Work request: All lines after the one containing "wall art: present [179,8,303,125]" are needed, along with that line itself. Please repeat them exactly through the end of the entries.

Available data:
#####
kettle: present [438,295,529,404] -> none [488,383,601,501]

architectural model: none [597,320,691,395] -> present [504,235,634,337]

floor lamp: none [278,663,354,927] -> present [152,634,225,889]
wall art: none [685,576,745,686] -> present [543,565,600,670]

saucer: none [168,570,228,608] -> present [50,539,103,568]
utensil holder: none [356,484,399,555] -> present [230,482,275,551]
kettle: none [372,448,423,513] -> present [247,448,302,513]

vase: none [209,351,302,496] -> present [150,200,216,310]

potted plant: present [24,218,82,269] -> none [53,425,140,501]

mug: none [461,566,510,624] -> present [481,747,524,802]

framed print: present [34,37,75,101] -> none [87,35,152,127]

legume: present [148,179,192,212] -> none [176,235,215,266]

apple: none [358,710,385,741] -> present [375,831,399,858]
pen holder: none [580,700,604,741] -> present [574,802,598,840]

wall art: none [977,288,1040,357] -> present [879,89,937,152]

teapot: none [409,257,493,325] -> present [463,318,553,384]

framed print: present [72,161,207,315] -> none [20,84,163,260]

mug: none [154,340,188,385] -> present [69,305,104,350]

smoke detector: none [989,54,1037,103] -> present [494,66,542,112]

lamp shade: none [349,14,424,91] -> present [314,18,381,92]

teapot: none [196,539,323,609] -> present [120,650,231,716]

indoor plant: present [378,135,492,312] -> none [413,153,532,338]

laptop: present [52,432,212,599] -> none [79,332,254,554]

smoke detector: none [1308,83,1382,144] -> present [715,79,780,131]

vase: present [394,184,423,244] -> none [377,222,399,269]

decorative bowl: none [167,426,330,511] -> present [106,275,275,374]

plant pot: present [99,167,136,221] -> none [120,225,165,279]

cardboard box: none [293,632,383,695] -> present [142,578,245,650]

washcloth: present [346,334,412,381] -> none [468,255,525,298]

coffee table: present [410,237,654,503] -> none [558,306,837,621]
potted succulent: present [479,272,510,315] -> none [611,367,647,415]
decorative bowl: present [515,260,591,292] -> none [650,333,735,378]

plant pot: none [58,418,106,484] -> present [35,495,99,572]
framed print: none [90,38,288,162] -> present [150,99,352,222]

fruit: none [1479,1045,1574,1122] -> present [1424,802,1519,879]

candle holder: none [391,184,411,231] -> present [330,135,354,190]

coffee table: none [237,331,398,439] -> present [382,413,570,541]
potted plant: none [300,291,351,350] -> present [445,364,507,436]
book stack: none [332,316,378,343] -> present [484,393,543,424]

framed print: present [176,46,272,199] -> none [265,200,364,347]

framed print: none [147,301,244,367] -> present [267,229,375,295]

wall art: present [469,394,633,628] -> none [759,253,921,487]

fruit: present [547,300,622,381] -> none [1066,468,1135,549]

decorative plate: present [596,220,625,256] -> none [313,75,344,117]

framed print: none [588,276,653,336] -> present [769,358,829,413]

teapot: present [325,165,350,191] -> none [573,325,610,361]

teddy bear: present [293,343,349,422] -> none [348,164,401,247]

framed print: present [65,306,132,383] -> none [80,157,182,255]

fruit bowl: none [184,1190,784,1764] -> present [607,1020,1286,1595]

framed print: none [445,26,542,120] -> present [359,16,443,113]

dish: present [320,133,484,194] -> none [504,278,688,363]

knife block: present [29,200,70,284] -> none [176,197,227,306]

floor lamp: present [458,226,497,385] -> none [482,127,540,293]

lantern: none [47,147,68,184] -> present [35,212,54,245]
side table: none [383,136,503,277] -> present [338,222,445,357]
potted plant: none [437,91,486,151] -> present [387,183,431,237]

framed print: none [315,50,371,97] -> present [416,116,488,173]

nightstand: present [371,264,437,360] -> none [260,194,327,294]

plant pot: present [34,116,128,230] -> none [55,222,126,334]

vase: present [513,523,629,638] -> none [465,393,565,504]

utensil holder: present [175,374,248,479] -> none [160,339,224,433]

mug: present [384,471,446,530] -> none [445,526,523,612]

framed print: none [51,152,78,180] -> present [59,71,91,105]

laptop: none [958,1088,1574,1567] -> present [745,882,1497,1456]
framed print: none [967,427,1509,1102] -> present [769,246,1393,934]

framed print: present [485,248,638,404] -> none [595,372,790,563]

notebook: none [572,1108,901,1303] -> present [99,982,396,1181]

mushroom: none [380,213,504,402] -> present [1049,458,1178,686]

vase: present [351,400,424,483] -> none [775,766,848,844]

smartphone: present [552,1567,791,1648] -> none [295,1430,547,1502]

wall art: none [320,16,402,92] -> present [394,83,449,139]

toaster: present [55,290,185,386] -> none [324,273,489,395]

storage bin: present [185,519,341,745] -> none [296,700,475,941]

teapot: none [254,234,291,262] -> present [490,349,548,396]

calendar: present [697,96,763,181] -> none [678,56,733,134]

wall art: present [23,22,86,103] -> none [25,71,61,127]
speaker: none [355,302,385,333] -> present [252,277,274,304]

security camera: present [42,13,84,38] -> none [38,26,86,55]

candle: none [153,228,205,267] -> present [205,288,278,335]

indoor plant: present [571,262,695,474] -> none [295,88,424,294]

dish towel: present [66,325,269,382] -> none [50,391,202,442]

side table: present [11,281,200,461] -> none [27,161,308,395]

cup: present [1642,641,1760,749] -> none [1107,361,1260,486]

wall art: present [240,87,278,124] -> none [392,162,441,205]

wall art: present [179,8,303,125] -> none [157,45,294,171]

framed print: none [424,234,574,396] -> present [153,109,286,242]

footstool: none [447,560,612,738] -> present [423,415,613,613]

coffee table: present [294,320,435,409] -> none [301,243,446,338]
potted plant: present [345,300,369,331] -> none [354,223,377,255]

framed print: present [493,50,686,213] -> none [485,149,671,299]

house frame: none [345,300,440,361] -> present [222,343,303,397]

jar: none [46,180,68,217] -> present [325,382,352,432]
#####
Answer to this task:
wall art: present [179,8,303,125] -> none [157,45,294,171]

framed print: none [424,234,574,396] -> present [153,109,286,242]

footstool: none [447,560,612,738] -> present [423,415,613,613]

coffee table: present [294,320,435,409] -> none [301,243,446,338]
potted plant: present [345,300,369,331] -> none [354,223,377,255]

framed print: present [493,50,686,213] -> none [485,149,671,299]

house frame: none [345,300,440,361] -> present [222,343,303,397]

jar: none [46,180,68,217] -> present [325,382,352,432]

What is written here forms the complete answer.